Page images and extracted text

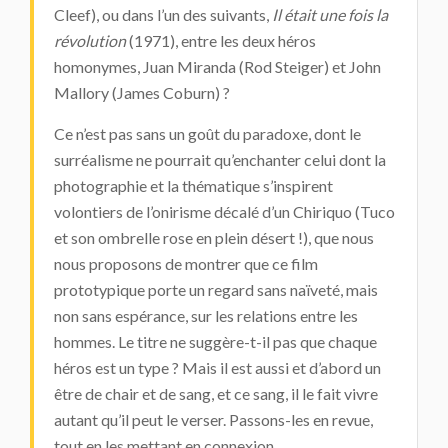
Cleef), ou dans l’un des suivants,
Il était une fois la
révolution
(1971), entre les deux héros
homonymes, Juan Miranda (Rod Steiger) et John
Mallory (James Coburn) ?
Ce n’est pas sans un goût du paradoxe, dont le
surréalisme ne pourrait qu’enchanter celui dont la
photographie et la thématique s’inspirent
volontiers de l’onirisme décalé d’un Chiriquo (Tuco
et son ombrelle rose en plein désert !), que nous
nous proposons de montrer que ce film
prototypique porte un regard sans naïveté, mais
non sans espérance, sur les relations entre les
hommes. Le titre ne suggère-t-il pas que chaque
héros est un type ? Mais il est aussi et d’abord un
être de chair et de sang, et ce sang, il le fait vivre
autant qu’il peut le verser. Passons-les en revue,
tout en les mettant en connexion.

EXERCISE REQUIREMENTS: Starting at the line that contains "volontiers de l’onirisme", retype every line through the end of the records exactly, and nothing else.

YOUR RESPONSE:
volontiers de l’onirisme décalé d’un Chiriquo (Tuco
et son ombrelle rose en plein désert !), que nous
nous proposons de montrer que ce film
prototypique porte un regard sans naïveté, mais
non sans espérance, sur les relations entre les
hommes. Le titre ne suggère-t-il pas que chaque
héros est un type ? Mais il est aussi et d’abord un
être de chair et de sang, et ce sang, il le fait vivre
autant qu’il peut le verser. Passons-les en revue,
tout en les mettant en connexion.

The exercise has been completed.